One of the disadvantages of going on holiday, to a place without web access, is that you miss slices of pure crazy. This one involves everyone’s favourite games industry celeb Tim Langdell.

If you don’t know the story, Langdell ran a couple of software companies in the 1980s that released games for home computers. One of the most fondly remembered is Bobby Bearing, an isometric adventure game created by Robert Figgins and Trevor Figgins. Little was heard of Langdell during the 1990s and beyond, but he rose to infamy when he started suing the pants off of iOS developers (and others) who had the audacity to use the word ‘Edge’ in their videogame titles and other products. (The full story can be found at ChaosEdge.) Indie game developer Mobigame got hit particularly hard, with Langdell claiming its Edge game was somehow ripping off both his brand and Bobby Bearing, arguing that it had been named to capitalise on Langdell’s ‘famous’ trademark. This was, of course, total bollocks.

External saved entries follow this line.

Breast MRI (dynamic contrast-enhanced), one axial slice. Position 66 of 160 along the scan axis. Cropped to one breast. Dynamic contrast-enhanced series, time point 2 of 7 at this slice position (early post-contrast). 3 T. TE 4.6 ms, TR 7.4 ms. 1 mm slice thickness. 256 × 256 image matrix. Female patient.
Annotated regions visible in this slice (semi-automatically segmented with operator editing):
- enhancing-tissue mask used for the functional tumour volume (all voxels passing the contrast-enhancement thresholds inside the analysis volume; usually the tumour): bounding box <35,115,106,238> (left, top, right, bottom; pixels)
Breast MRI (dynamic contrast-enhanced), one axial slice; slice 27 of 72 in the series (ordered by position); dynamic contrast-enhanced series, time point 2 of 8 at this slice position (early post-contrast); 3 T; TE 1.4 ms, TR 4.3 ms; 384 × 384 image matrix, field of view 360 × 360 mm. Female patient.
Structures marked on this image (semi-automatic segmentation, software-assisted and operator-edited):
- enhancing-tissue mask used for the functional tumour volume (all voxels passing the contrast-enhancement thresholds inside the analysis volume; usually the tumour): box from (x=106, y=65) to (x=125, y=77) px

Langdell came unstuck when he decided to sue EA over Mirror’s Edge. The software giant used its powers for good, assisted indie developers being attacked by Langdell, and pretty much smashed him into the ground, culminating in his marks being removed. And with Langdell using all kinds of bizarre material in his ‘defence’, including a fake cover of a non-existent US version of Edge magazine, along with using a variant on the magazine’s logo for his company, he awoke the sleeping beast that is Future Publishing’s legal department. John Walker at Rock, Paper, Shotgun, offers a fantastic report into how Langdell fared there. (Spoiler: not well.)

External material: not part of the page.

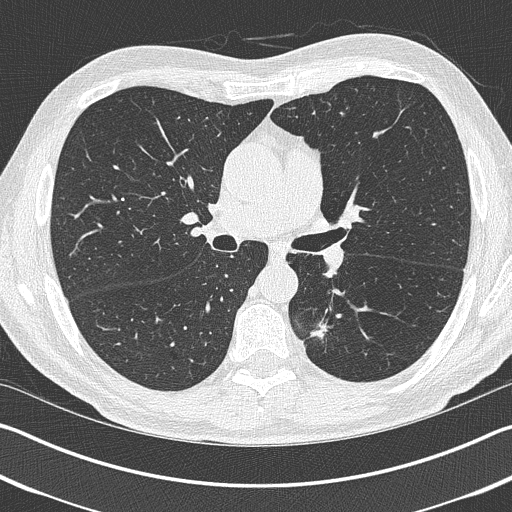
Low-dose screening chest CT, axial slice. First (baseline) screen. Lung window (W 1500 / L -600 HU). Lung (sharp) reconstruction kernel (B50f). Male participant, aged 69 years at enrolment.
Lesion marked by an expert reader, bounding box <301,308,356,360> (left, top, right, bottom; pixels). Reader record for this screening exam (exam-level; its link to the box is not recorded): non-calcified nodule or mass ≥4 mm, left upper lobe, 19 × 19 mm, spiculated (stellate) margins, pre-existing on the prior screen: yes. Official screen result: positive, change unspecified: nodule(s) >= 4 mm or enlarging nodule(s), mass(es), or other non-specific abnormalities suspicious for lung cancer. Participant outcome: lung cancer diagnosed 202 days after this screen — non-small cell carcinoma, left lower lobe, stage IIIA (AJCC 6th edition), 20 mm at pathology.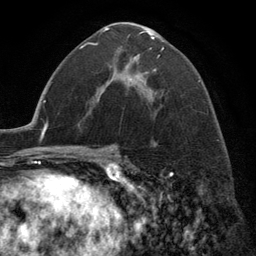
Breast MRI (dynamic contrast-enhanced), one axial slice; slice 74 of 134 in the series (ordered by position); cropped to one breast; dynamic contrast-enhanced series, time point 2 of 6 at this slice position (early post-contrast); 3 T; TE 2.8 ms, TR 7.3 ms; 256 × 256 image matrix, field of view 180 × 180 mm. Female patient.
Outlined on this slice (semi-automatically segmented with operator editing):
- enhancing-tissue mask used for the functional tumour volume (all voxels passing the contrast-enhancement thresholds inside the analysis volume; usually the tumour): bounding box [x1, y1, x2, y2] px = [101, 28, 164, 84]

Amazingly, though, on June 30, Edge did actually release a new game, which is supposedly a sequel to Bobby Bearing. Presumably, it’s called Bobby Bearing 2, you’d think, but you’d be wrong. Sort of. While the game is called Bobby Bearing 2 – “ReRolled” on its title screen, it has a subtly different name on the App Store: EDGEBobby2. Yeah, that sounds like an obvious, intuitive name for the game, and not at all some kind of attempt to ‘prove’ to courts that Langdell was making games that utilised his ‘famous’ mark (that, note, he no longer holds). I only hope he won’t use this to launch yet more crazy attacks on iOS developers.

Oh, and the game not only looks like crap but also plays poorly and isn’t a patch on its 25-year-old prequel-of-sorts.